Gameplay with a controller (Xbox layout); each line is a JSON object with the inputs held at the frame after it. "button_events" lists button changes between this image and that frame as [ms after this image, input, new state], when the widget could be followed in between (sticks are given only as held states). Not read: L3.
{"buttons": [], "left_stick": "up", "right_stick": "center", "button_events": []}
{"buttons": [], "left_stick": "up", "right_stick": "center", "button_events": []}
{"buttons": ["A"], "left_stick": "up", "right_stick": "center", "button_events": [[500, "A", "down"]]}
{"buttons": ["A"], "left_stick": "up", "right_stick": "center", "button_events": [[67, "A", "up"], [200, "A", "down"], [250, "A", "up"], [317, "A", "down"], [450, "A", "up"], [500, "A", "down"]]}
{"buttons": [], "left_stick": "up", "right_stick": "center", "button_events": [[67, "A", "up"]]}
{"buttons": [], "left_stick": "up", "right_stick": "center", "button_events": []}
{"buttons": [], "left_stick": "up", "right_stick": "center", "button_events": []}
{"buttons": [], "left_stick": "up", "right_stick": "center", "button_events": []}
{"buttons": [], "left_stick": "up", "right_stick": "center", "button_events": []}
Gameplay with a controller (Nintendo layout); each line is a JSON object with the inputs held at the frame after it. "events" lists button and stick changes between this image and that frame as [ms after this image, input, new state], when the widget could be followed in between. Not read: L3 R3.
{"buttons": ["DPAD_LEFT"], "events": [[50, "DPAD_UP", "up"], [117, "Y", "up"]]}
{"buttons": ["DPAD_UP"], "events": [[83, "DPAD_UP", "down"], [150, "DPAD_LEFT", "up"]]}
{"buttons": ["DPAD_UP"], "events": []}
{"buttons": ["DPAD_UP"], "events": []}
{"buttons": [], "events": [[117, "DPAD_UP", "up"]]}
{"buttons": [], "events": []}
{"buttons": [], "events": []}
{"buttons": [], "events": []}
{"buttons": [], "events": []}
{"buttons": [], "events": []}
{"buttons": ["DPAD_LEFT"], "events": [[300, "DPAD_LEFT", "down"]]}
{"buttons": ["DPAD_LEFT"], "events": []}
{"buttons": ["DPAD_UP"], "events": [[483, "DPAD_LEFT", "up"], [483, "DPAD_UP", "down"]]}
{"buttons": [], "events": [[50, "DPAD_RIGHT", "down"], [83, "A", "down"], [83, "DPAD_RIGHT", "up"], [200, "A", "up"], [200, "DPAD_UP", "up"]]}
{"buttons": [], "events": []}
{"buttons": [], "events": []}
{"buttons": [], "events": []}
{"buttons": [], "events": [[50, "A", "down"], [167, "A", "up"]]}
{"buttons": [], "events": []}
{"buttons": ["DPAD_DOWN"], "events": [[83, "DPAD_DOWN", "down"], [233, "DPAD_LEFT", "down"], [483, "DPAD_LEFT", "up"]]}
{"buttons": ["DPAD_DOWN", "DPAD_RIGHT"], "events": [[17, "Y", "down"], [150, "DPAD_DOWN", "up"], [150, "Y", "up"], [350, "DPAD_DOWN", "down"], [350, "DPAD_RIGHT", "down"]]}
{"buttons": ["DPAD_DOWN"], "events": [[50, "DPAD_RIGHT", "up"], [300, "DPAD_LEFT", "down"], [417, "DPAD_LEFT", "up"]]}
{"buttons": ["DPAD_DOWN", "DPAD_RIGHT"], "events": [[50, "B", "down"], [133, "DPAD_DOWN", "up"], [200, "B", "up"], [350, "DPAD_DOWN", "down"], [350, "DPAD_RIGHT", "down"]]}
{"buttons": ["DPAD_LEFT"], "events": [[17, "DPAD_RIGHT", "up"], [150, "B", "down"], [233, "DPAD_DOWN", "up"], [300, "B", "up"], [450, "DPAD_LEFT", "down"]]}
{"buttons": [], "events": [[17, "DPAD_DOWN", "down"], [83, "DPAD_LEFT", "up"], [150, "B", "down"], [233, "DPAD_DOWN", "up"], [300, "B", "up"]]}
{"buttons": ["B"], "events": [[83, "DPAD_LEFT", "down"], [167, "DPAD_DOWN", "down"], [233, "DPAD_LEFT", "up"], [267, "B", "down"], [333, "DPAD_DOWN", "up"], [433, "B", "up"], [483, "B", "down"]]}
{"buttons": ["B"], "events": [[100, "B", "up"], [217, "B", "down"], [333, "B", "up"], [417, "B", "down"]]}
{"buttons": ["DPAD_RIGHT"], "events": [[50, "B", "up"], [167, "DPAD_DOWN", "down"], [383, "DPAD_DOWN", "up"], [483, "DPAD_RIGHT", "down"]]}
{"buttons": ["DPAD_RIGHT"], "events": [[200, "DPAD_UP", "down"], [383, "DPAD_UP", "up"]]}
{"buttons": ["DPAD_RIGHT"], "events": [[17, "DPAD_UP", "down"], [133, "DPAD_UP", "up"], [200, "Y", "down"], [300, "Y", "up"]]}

# EXERCISE DIRECTIONS:
Would you transcribe the entire listing above without any deviation?

# WRITTEN ANSWER:
Gameplay with a controller (Xbox layout); each line is a JSON object with the inputs held at the frame after it. "button_events" lists button changes between this image and that frame as [ms after this image, input, new state], when the widget could be followed in between (sticks are given only as held states). Not read: L3.
{"buttons": [], "left_stick": "up", "right_stick": "center", "button_events": []}
{"buttons": [], "left_stick": "up", "right_stick": "center", "button_events": []}
{"buttons": ["A"], "left_stick": "up", "right_stick": "center", "button_events": [[500, "A", "down"]]}
{"buttons": ["A"], "left_stick": "up", "right_stick": "center", "button_events": [[67, "A", "up"], [200, "A", "down"], [250, "A", "up"], [317, "A", "down"], [450, "A", "up"], [500, "A", "down"]]}
{"buttons": [], "left_stick": "up", "right_stick": "center", "button_events": [[67, "A", "up"]]}
{"buttons": [], "left_stick": "up", "right_stick": "center", "button_events": []}
{"buttons": [], "left_stick": "up", "right_stick": "center", "button_events": []}
{"buttons": [], "left_stick": "up", "right_stick": "center", "button_events": []}
{"buttons": [], "left_stick": "up", "right_stick": "center", "button_events": []}
Gameplay with a controller (Nintendo layout); each line is a JSON object with the inputs held at the frame after it. "events" lists button and stick changes between this image and that frame as [ms after this image, input, new state], when the widget could be followed in between. Not read: L3 R3.
{"buttons": ["DPAD_LEFT"], "events": [[50, "DPAD_UP", "up"], [117, "Y", "up"]]}
{"buttons": ["DPAD_UP"], "events": [[83, "DPAD_UP", "down"], [150, "DPAD_LEFT", "up"]]}
{"buttons": ["DPAD_UP"], "events": []}
{"buttons": ["DPAD_UP"], "events": []}
{"buttons": [], "events": [[117, "DPAD_UP", "up"]]}
{"buttons": [], "events": []}
{"buttons": [], "events": []}
{"buttons": [], "events": []}
{"buttons": [], "events": []}
{"buttons": [], "events": []}
{"buttons": ["DPAD_LEFT"], "events": [[300, "DPAD_LEFT", "down"]]}
{"buttons": ["DPAD_LEFT"], "events": []}
{"buttons": ["DPAD_UP"], "events": [[483, "DPAD_LEFT", "up"], [483, "DPAD_UP", "down"]]}
{"buttons": [], "events": [[50, "DPAD_RIGHT", "down"], [83, "A", "down"], [83, "DPAD_RIGHT", "up"], [200, "A", "up"], [200, "DPAD_UP", "up"]]}
{"buttons": [], "events": []}
{"buttons": [], "events": []}
{"buttons": [], "events": []}
{"buttons": [], "events": [[50, "A", "down"], [167, "A", "up"]]}
{"buttons": [], "events": []}
{"buttons": ["DPAD_DOWN"], "events": [[83, "DPAD_DOWN", "down"], [233, "DPAD_LEFT", "down"], [483, "DPAD_LEFT", "up"]]}
{"buttons": ["DPAD_DOWN", "DPAD_RIGHT"], "events": [[17, "Y", "down"], [150, "DPAD_DOWN", "up"], [150, "Y", "up"], [350, "DPAD_DOWN", "down"], [350, "DPAD_RIGHT", "down"]]}
{"buttons": ["DPAD_DOWN"], "events": [[50, "DPAD_RIGHT", "up"], [300, "DPAD_LEFT", "down"], [417, "DPAD_LEFT", "up"]]}
{"buttons": ["DPAD_DOWN", "DPAD_RIGHT"], "events": [[50, "B", "down"], [133, "DPAD_DOWN", "up"], [200, "B", "up"], [350, "DPAD_DOWN", "down"], [350, "DPAD_RIGHT", "down"]]}
{"buttons": ["DPAD_LEFT"], "events": [[17, "DPAD_RIGHT", "up"], [150, "B", "down"], [233, "DPAD_DOWN", "up"], [300, "B", "up"], [450, "DPAD_LEFT", "down"]]}
{"buttons": [], "events": [[17, "DPAD_DOWN", "down"], [83, "DPAD_LEFT", "up"], [150, "B", "down"], [233, "DPAD_DOWN", "up"], [300, "B", "up"]]}
{"buttons": ["B"], "events": [[83, "DPAD_LEFT", "down"], [167, "DPAD_DOWN", "down"], [233, "DPAD_LEFT", "up"], [267, "B", "down"], [333, "DPAD_DOWN", "up"], [433, "B", "up"], [483, "B", "down"]]}
{"buttons": ["B"], "events": [[100, "B", "up"], [217, "B", "down"], [333, "B", "up"], [417, "B", "down"]]}
{"buttons": ["DPAD_RIGHT"], "events": [[50, "B", "up"], [167, "DPAD_DOWN", "down"], [383, "DPAD_DOWN", "up"], [483, "DPAD_RIGHT", "down"]]}
{"buttons": ["DPAD_RIGHT"], "events": [[200, "DPAD_UP", "down"], [383, "DPAD_UP", "up"]]}
{"buttons": ["DPAD_RIGHT"], "events": [[17, "DPAD_UP", "down"], [133, "DPAD_UP", "up"], [200, "Y", "down"], [300, "Y", "up"]]}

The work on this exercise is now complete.